Nach etwa vierzig bis fünfundvierzig Jahren Tätigkeit endet das offizielle Berufsleben. Zur Vorbereitung der Verabschiedung in den Ruhestand ist es zunächst einmal gut, auf das zurückzublicken, was war. Man sieht vieles, was gut war und was man selbst auch gut gemacht hat. Und vielleicht ebenso vieles, das nicht gelungen ist. Es gibt Kollegen, bei denen man froh ist, sie nur noch von hinten zu sehen. Andere wird man schmerzlich vermissen. Es wird deutlich, dass eine ganz neue Zeit anbricht. Die vorgegebenen Strukturen fallen weg, die Anerkennung für getane Arbeit bleibt aus, die Möglichkeit zu Gesprächen – und sei es nur der Smalltalk in den Pausen am Arbeitsplatz – gibt es nicht mehr. Auch wenn man die Rentenzeit herbeigesehnt hat, ist die neu gewonnene Freiheit nicht automatisch das Paradies. Die neue freie Zeit muss gestaltet werden, eine neue Gestalt finden. Das kann, muss aber nicht unbedingt ein Problem sein. Viele Menschen haben Hobbys, an denen sie sich im fortgeschrittenen Alter noch freuen können oder die durch die viele freie Zeit, die jetzt zur Verfügung steht, sogar intensiviert werden können. Für andere bekommen Kinder und Enkel eine größere Bedeutung und man widmet ihnen nun mehr Zeit. In manchen Familien sind Oma und Opa unentbehrlich, weil ohne sie der Alltag nicht gemeistert werden könnte.

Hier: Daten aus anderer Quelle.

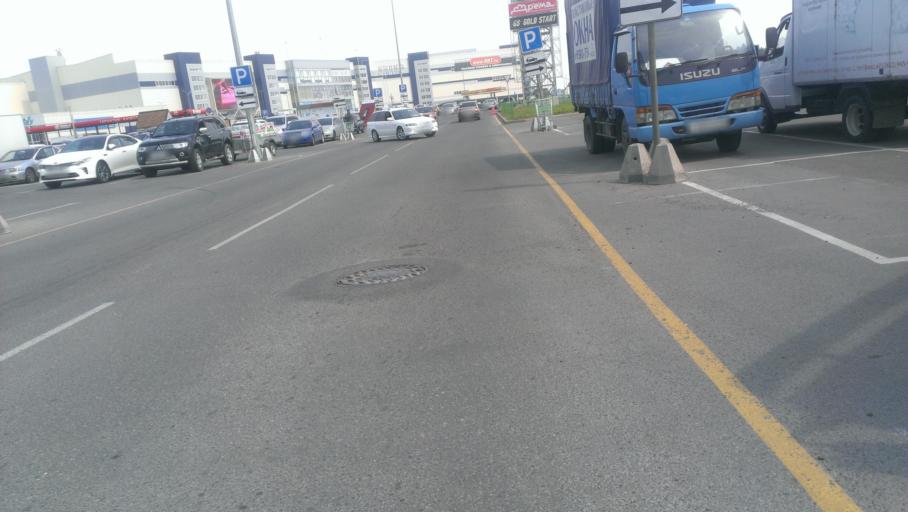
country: RU
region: Altai Krai
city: Novosilikatnyy
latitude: 53.3491
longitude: 83.6320
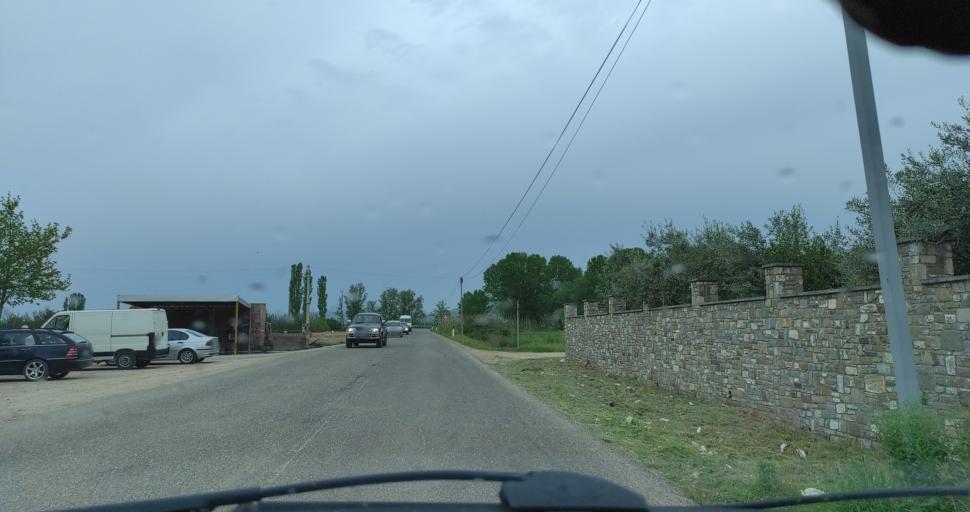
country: AL
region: Lezhe
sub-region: Rrethi i Kurbinit
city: Mamurras
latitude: 41.5985
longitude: 19.6994
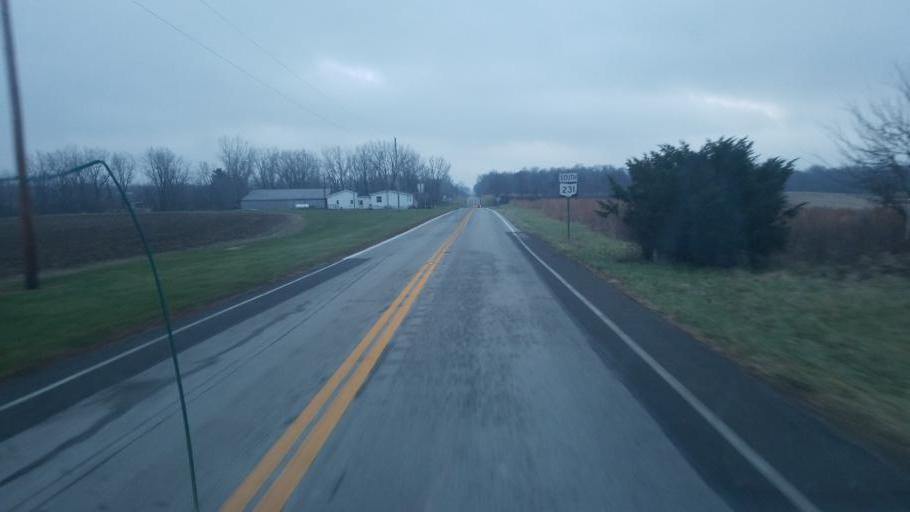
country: US
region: Ohio
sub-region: Seneca County
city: Tiffin
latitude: 40.9493
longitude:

In dieser Zeit spüren wir aber deutlich, dass die Kräfte nachlassen. Krankheiten drängen sich in den Vordergrund und sind plötzlich Gesprächsthema im Freundeskreis. Es wird uns bewusst, dass wir nicht ewig leben und unbegrenzt agieren können. Wir sind herausgefordert, unsere Zeit sinnvoll zu gestalten und weise Entscheidungen zu treffen. Weisheit meint die Fähigkeit, einen ganzheitlichen Blick auf mein Leben zu werfen, mich als Individuum, aber gleichzeitig auch als ein Mitglied der Gesellschaft und Teil der Menschheit zu sehen. Weisheit bedeutet zu erkennen, dass ich vieles im Leben bekommen habe, teils durch meinen Einsatz, meine Arbeit, aber oft auch geschenkt. Für beides kann ich dankbar sein. Zufriedenheit entsteht dann, wenn Nehmen und Geben in Balance sind. Ein weiser Mensch bringt sich unaufdringlich ein, er muss nicht im Mittelpunkt stehen, kann beiseitetreten, sieht aber, wo er gebraucht wird und seinen Beitrag leisten kann. Mit weisen Menschen ist man gerne zusammen, weil sie offen sind, vorurteilsfrei Anteil nehmen und gleichzeitig aufgrund ihrer Lebenserfahrungen gute Begleiter sind. Obwohl viele im Rentenalter noch bei guten Kräften sind, kann man sich erlauben, alles langsamer angehen zu lassen, gelassener, ruhiger. Das fällt oft schwer, wenn man aus einem Berufsumfeld kommt, wo Zeit sozusagen Geld war. So gibt es auch in dieser Lebenszeit noch vieles zu lernen – ganz neue Qualitäten und Tugenden. Weise Menschen reflektieren das Erlebte. Dazu braucht es Zeit und Stille. Das wird in dieser Lebensphase möglich und ist das Geschenk dieser Zeit.

Übung

Wenn Sie auf Ihr Berufsleben zurückschauen: Was war schön? Was ist gelungen? Wofür sind Sie dankbar? Was war schwierig? Haben Sie auch aus den Schwierigkeiten etwas gelernt? Wie möchten Sie Ihre Rentenzeit gestalten? Die Kräfte lassen nach – worauf richten Sie Ihre Energie? Was ist Ihnen wichtig? Was haben Sie der Welt zu geben? Wie bedeutet Weisheit für Sie?